Text section:
• U.S.

The Home: Kennedy Living

9 minute read
TIME

“Long before it ever became a slogan,” says Joseph P. Kennedy, “my family and I had togetherness.”

Nowhere is that fact more apparent than in the 14 remarkable homes (including two apartments) owned or rented in the U.S. and abroad by the Kennedy clan. They are not remarkable as showpieces of architecture, interior design or luxury—in fact, considering the Kennedy wealth, they are relatively modest. The establishments are far beyond average pocketbook, and they have the kind of unobtrusive casualness that is far more expensive than it looks, but their total effect is one of warmth, not wealth. What their fellow citizens can see in the Kennedys’ homes is taste—not of the avantgarde, pace-setting type, but the kind of taste that has the courage of its comforts. They are, for the most part, the homes of people who know what they like, who will not sacrifice ease to style, but whose style lies in their ease.

Each of the Kennedy homes has been planned with children in mind; no room is, or ever has been, off limits to any child, and the fact shows. One decorator has complained that a Kennedy decorating job consists mainly of replacing slip covers and turning rugs so that the bad spots do not show. Each house abounds in roomy, overstuffed and not necessarily stylish chairs, because all the Kennedys seem not so much to sit in chairs as to bivouac in them. Since most members of the family are prodigious readers, reading lamps are scattered everywhere. Another must in every room is an electric clock. “I always insist on this,” says Mother Rose Kennedy, “because then no one has an excuse for being late for meals.” One real sign of luxury in the Kennedy homes is the platoon of servants necessary to keep things straightened up; none of the family have ever been especially concerned with general tidiness. Says Rose Kennedy dryly: “You might say that we don’t overemphasize it.”

Tasks to complete:
1. Extract the part of the Kennedy homes text starting at "Nowhere is that" and ending at "in their ease.", word for word.
2. Continue the text about the Kennedy homes from the point where it stops.
The records that come next are from a separate source and have nothing to do with the Kennedy homes text.

Records supplied:
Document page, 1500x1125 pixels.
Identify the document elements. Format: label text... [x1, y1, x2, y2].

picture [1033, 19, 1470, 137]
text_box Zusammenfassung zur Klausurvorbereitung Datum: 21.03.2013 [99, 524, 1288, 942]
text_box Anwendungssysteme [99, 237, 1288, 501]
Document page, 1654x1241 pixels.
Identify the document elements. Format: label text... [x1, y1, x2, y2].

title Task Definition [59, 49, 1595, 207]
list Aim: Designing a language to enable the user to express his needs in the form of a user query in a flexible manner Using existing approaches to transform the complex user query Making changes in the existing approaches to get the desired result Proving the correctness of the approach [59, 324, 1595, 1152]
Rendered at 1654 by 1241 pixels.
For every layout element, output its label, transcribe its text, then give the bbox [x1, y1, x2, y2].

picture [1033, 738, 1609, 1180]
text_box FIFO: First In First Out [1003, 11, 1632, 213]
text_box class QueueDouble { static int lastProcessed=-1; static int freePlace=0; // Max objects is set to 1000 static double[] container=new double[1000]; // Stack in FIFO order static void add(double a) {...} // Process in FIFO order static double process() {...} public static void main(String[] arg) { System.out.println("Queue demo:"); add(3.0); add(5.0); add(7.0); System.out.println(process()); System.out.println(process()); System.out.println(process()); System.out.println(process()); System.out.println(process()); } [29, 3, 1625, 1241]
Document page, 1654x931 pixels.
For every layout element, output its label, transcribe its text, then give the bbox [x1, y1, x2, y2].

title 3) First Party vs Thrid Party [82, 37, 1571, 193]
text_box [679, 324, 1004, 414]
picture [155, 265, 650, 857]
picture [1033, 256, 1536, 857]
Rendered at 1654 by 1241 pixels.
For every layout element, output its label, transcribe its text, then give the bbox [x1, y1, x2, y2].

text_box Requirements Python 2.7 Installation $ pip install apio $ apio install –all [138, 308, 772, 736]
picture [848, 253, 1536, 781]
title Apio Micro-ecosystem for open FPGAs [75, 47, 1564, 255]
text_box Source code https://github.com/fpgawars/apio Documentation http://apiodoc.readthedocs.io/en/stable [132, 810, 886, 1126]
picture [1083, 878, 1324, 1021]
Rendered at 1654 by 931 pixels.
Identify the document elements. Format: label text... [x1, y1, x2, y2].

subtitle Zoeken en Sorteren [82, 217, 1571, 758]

Exercise responses:
1.
Nowhere is that fact more apparent than in the 14 remarkable homes (including two apartments) owned or rented in the U.S. and abroad by the Kennedy clan. They are not remarkable as showpieces of architecture, interior design or luxury—in fact, considering the Kennedy wealth, they are relatively modest. The establishments are far beyond average pocketbook, and they have the kind of unobtrusive casualness that is far more expensive than it looks, but their total effect is one of warmth, not wealth. What their fellow citizens can see in the Kennedys’ homes is taste—not of the avantgarde, pace-setting type, but the kind of taste that has the courage of its comforts. They are, for the most part, the homes of people who know what they like, who will not sacrifice ease to style, but whose style lies in their ease.

2.
Elegant & Salty. Most informal gathering place for the Kennedy family is the 4.7-acre Hyannisport compound on Cape Cod, where President John Kennedy, Attorney General Robert Kennedy and their father each have a weathered, roomy summer “cottage.” Nerve center of the compound is Father Joe Kennedy’s “Big House” overlooking Nantucket Sound, a rambling, shingled, 18-room structure with a three-gabled roof and wide porches that is as New England as a swallowed r. The Big House is both elegant and salty. In an illuminated, glass-paneled display case is Rose Kennedy’s collection of more than 200 costumed dolls from all over the world. Inside the front door is a hooked “welcome” rug and a doorstop of a bearded fisherman dressed in a yellow sou’wester; the furniture is mostly Early American and 18th century English, bought by Rose Kennedy more than 30 years ago. Hung on the wall are Currier & Ives prints and a Grandma Moses. Inscribed photographs are scattered around the sitting room, in the place of honor on the baby grand piano is a framed photo of Eugenio Cardinal Pacelli, who visited the Kennedys in 1936 and later became Pope Pius XII.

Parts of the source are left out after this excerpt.